Ondokuz Mayıs Üniversitesi İlahiyat Fakültesi Öğretim Üyesi Mustafa Köylü, taşıyıcı annelik uygulamalarının yaygınlaşması halinde gelecekte nesebi belli olmayan kuşaklarla karşı karşıya kalınabileceğini belirterek, aile yapısı ve çocuk yetiştirme anlayışının toplumun geleceğini doğrudan etkilediğini söyledi.
OMÜ’nün Aile Yılı etkinliğinde konuşan Prof. Dr. Köylü, bir çocuğun nasıl yetiştirildiğinin yalnızca bireysel değil, toplumsal sonuçlar doğurduğunu vurguladı. Aynı çocuğun doğru bir aile ortamı ve eğitimle devlet başkanı olabileceğini, bunun tersinde ise ağır suçlara sürüklenebileceğini ifade eden Köylü, çocuk yetiştirmenin sıradan bir konu olarak görülmemesi gerektiğini dile getirdi.
Aile içi bağların zayıflamasının uzun vadede ciddi sonuçlar doğurduğunu belirten Köylü, küçük yaşta aile ortamından koparılan çocukların ilerleyen yıllarda ebeveynleriyle sağlıklı duygusal bağ kurmakta zorlandığını söyledi. Çocuğun sürekli kreşe bırakılarak aile sıcaklığından uzak büyütülmesinin, yaşlılık döneminde ebeveynlerin huzurevine bırakılmasını olağan bir durum haline getirdiğini ifade etti.

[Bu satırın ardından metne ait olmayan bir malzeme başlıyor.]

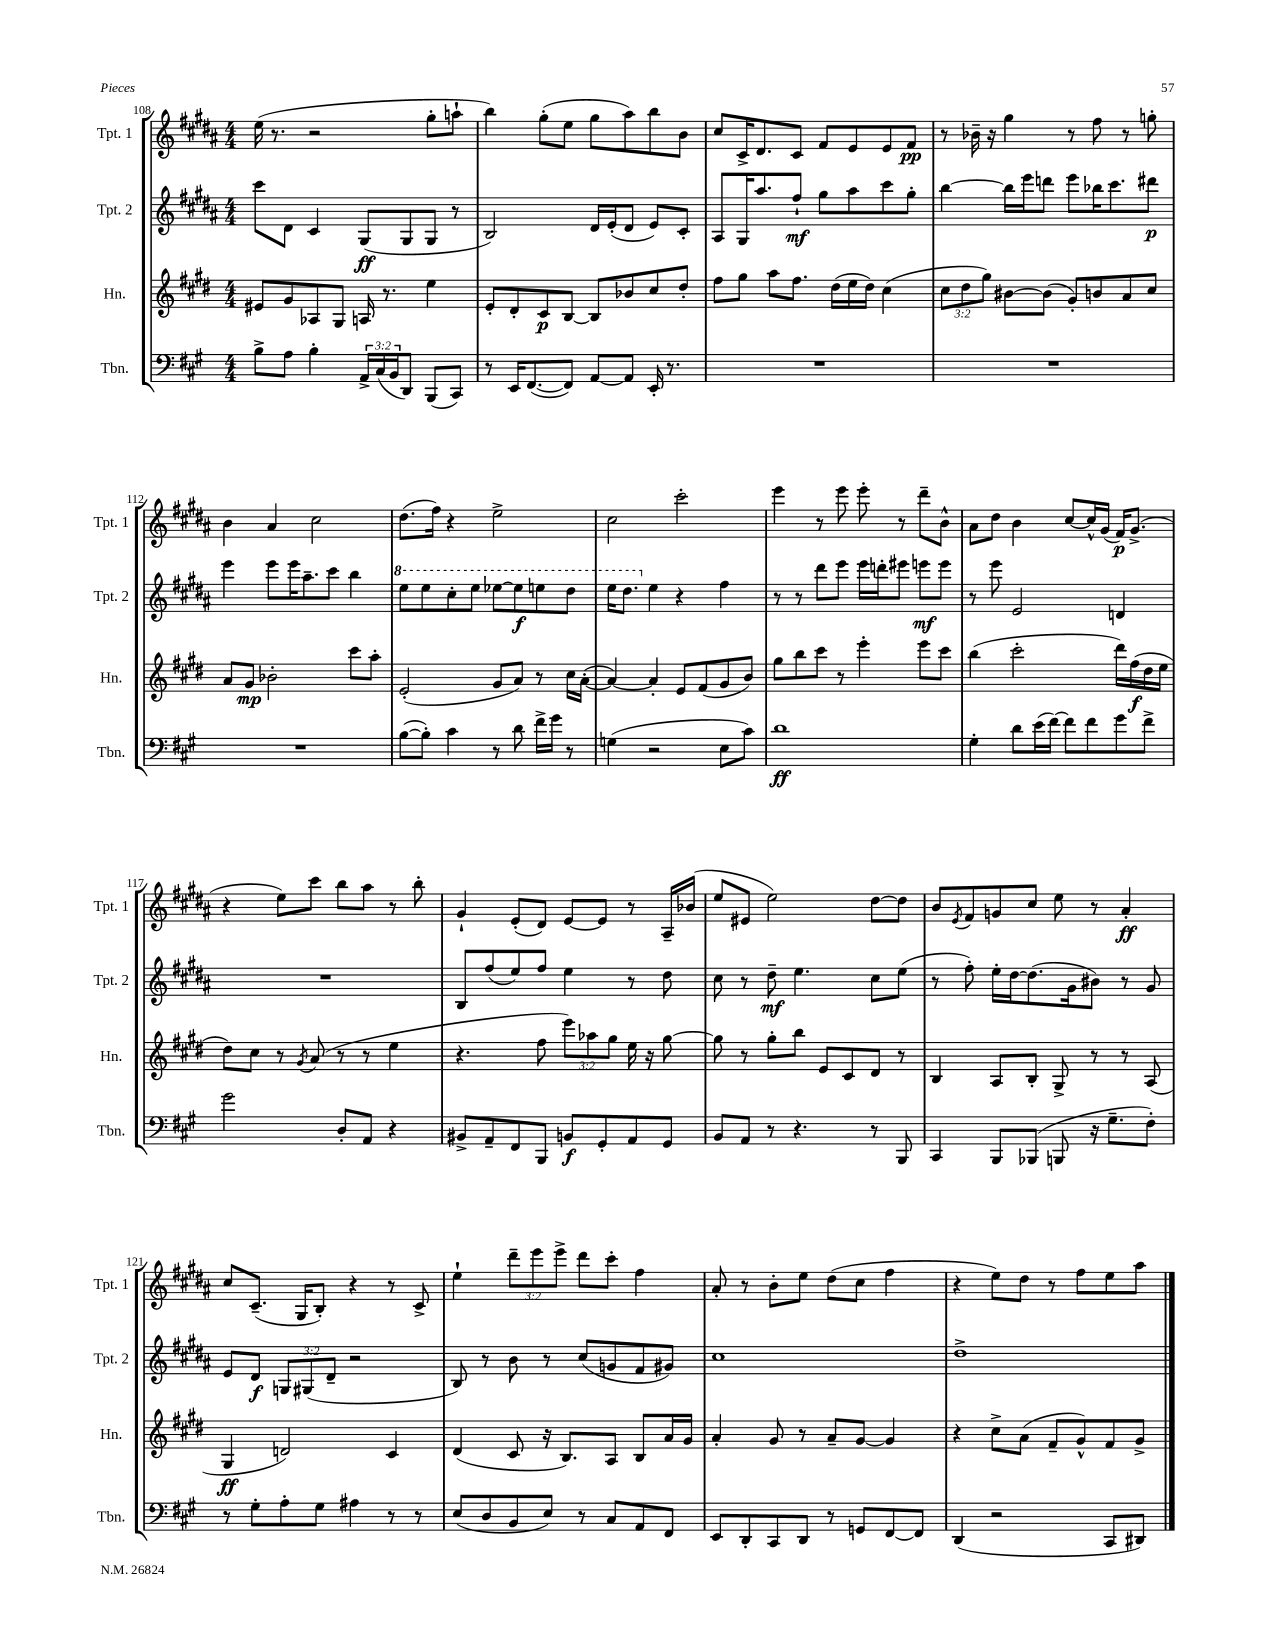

**kern	**kern	**kern	**kern
*staff4	*staff3	*staff2	*staff1
*clefF4	*clefG2	*clefG2	*clefG2
*k[f#c#g#]	*k[f#c#g#d#]	*k[f#c#g#d#a#]	*k[f#c#g#d#a#]
*M4/4	*M4/4	*M4/4	*M4/4
8B^	8e#	8ccc#	(16ee
.	.	.	8.r
8A	8g#	8d#	.
4B'	8A-	4c#	2r
.	8G#	.	.
24AA^	16A	(8G#	.
(24C#	.	.	.
.	8.r	.	.
24BB	.	.	.
8DD)	.	8G#	.
(8BBB	4ee	8G#	8gg#'
8CC#)	.	8r	8aa`
=	=	=	=
8r	8e'	2B)	4bb)
16EE	8d#'	.	.
([8.FF#	.	.	.
.	8c#	.	(8gg#'
8FF#])	[8B	.	8ee
[8AA	8B]	16d#	8gg#
.	.	(16e'	.
8AA]	8b-	8d#	8aa#)
16EE'	8cc#	8e)	8bb
8.r	.	.	.
.	8dd#'	8c#'	8b
=	=	=	=
1r	8ff#	8A#	8cc#
.	8gg#	16G#	16c#^
.	.	8.aa#	8.d#
.	8aa	.	.
.	8.ff#	8ff#`	8c#
.	.	8gg#	8f#
.	(16dd#	.	.
.	16ee	8aa#	8e
.	16dd#)	.	.
.	(4cc#	8ccc#	8e
.	.	8gg#'	8f#
=	=	=	=
1r	12cc#	[4bb	8r
.	12dd#	.	.
.	.	.	16b-~
.	12gg#)	.	.
.	.	.	16r
.	[8b#	16bb]	4gg#
.	.	16eee	.
.	(8b#]	8ddd	.
.	8g#')	8eee	8r
.	8b	16bb-	8ff#
.	.	8.ccc#	.
.	8a	.	8r
.	8cc#	8ddd#	8gg'
=	=	=	=
1r	8a	4eee	4b
.	8g#	.	.
.	2b-'	8eee	4a#
.	.	16eee	.
.	.	8.aa#~	.
.	.	.	2cc#
.	.	8ccc#	.
.	8ccc#	4bb	.
.	8aa'	.	.
=	=	=	=
([8B	(2e'	8eee	(8.dd#
8B'])	.	8eee	.
.	.	.	16ff#)
4c#	.	8ccc#'	4r
.	.	8eee	.
8r	8g#	[8eee-	2ee^
8d	8a)	8eee-]	.
16f#^	8r	8eee	.
16g#	.	.	.
8r	16cc#	8ddd#	.
.	([16a'	.	.
=	=	=	=
(4G	4a_)	16eee	2cc#
.	.	8.ddd#	.
2r	4a']	4ee	.
.	8e	4r	2ccc#'
.	(8f#	.	.
8E	8g#	4ff#	.
8c#)	8b)	.	.
=	=	=	=
1d	8gg#	8r	4eee
.	8bb	8r	.
.	8ccc#	8ddd#	8r
.	8r	8eee	8eee
.	4eee'	16eee	8eee'
.	.	16ddd'	.
.	.	8eee#	8r
.	8eee	8eee	8ddd#~
.	8ccc#	8eee	8b^^
=	=	=	=
4G#'	(4bb	8r	8a#
.	.	8eee	8dd#
8d	2ccc#'	2e	4b
(16e	.	.	.
[16f#)	.	.	.
8f#]	.	.	[8cc#
8f#	.	.	16cc#^^]
.	.	.	(16g#
8g#	16ddd#)	4d	16f#)
.	(16ff#	.	(8.g#^
8f#^	16dd#	.	.
.	16ee	.	.
=	=	=	=
2g#	8dd#)	1r	4r
.	8cc#	.	.
.	8r	.	8ee)
.	8qg#	.	.
.	(8a	.	8ccc#
8D'	8r	.	8bb
8AA	8r	.	8aa#
4r	4ee	.	8r
.	.	.	8bb'
=	=	=	=
8BB#^	4.r	8B	4g#`
8AA~	.	(8ff#	.
8FF#	.	8ee)	(8e'
8BBB	8ff#	8ff#	8d#)
8BB	12eee)	4ee	[8e
.	12aa-	.	.
8GG#'	.	.	8e]
.	12gg#	.	.
8AA	16ee	8r	8r
.	16r	.	.
8GG#	[8gg#	8dd#	16A#~
.	.	.	(16b-
=	=	=	=
8BB	8gg#]	8cc#	8ee
8AA	8r	8r	8e#
8r	8gg#'	8dd#~	2ee)
4.r	8bb	4.ee	.
.	8e	.	.
.	8c#	.	.
8r	8d#	8cc#	[8dd#
8BBB	8r	(8ee	8dd#]
=	=	=	=
4CC#	4B	8r	8b
.	.	.	8qe
.	.	8ff#')	8f#
8BBB	8A	16ee'	8g
.	.	[16dd#	.
(8BBB-	8B'	(8.dd#]	8cc#
8BBB	8G#^	.	8ee
.	.	16g#	.
16r	8r	8b#)	8r
8.G#~	.	.	.
.	8r	8r	4a#'
8F#')	(8A	8g#	.
=	=	=	=
8r	4G#	8e	8cc#
8G#'	.	8d#	(8.c#~
8A'	2d)	12G	.
.	.	.	16G#
.	.	(12G#	.
8G#	.	.	8B')
.	.	12d#~	.
4A#	.	2r	4r
8r	4c#	.	8r
8r	.	.	8c#^
=	=	=	=
(8E	(4d#	8B)	4ee`
8D	.	8r	.
8BB	8c#	8b	12ddd#~
.	.	.	12eee
8E)	16r	8r	.
.	.	.	12eee^
.	8.B)	.	.
8r	.	(8cc#	8ddd#
8C#	8A	8g	8ccc#'
8AA	8B	8f#	4ff#
8FF#	16a	8g#)	.
.	16g#	.	.
=	=	=	=
8EE	4a'	1cc#	8a#'
8DD'	.	.	8r
8CC#	8g#	.	8b'
8DD	8r	.	8ee
8r	8a~	.	(8dd#
8GG	[8g#	.	8cc#
[8FF#	4g#]	.	4ff#
8FF#]	.	.	.
=	=	=	=
(4DD	4r	1dd#^	4r
2r	8cc#^	.	8ee)
.	(8a	.	8dd#
.	8f#~	.	8r
.	8g#^^)	.	8ff#
8CC#	8f#	.	8ee
8DD#)	8g#^	.	8aa#
==	==	==	==
*-	*-	*-	*-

Boşanma oranlarındaki artışa da değinen Prof. Dr. Köylü, boşanmanın yalnızca eşlerin ayrılması anlamına gelmediğini, çocuklar üzerinde de derin ve kalıcı etkiler bıraktığını söyledi. 2024 yılında 187 binden fazla çiftin boşandığını hatırlatan Köylü, bu sürecin çocuklarda travmatik tepkiler, suçluluk duygusu ve akademik başarısızlık gibi sonuçlara yol açabildiğini belirtti. Anneanne ve babaanne gibi sosyal destek unsurlarının önemli olduğunu ancak anne ya da babanın yokluğunu tam anlamıyla telafi edemeyeceğini vurguladı.
Taşıyıcı annelik konusuna özel olarak değinen Köylü, bu yöntemin dini açıdan ciddi sakıncalar barındırdığını ifade ederek, gelecekte bu yolla dünyaya gelen çocukların nesep ve aidiyet açısından belirsizlik yaşayabileceğini söyledi. İnsan karakterinin büyük ölçüde 0–6 yaş arasında şekillendiğini hatırlatan Köylü, bu dönemde verilen sevgi, ilgi ve eğitimin belirleyici olduğunu kaydetti.
Kadınların çalışmasına karşı olmadığını özellikle vurgulayan Prof. Dr. Köylü, ancak çocuğun anne ve babasından yeterli sevgi ve ilgi görmeden büyümesinin kişilik gelişimini olumsuz etkilediğini ifade etti. Ailenin bir toplumun kimliğini taşıyan ve aktaran temel kurum olduğunu belirten Köylü, ekonomik ve teknolojik gelişmeler kadar güçlü aile yapısının da hayati önemde olduğunu dile getirdi.
Mutlu ve huzurlu evliliğin temel şartlarına da değinen Köylü, sadakatin ve birlikte geçirilen zamanın önemine dikkat çekti. Evli bireylerin gözünün dışarıda olmaması gerektiğini söyleyen Köylü, çocukluk döneminin hızla geçtiğini ve bu dönemde aile içi bağların güçlendirilmesinin telafisi olmayan bir öneme sahip olduğunu ifade etti.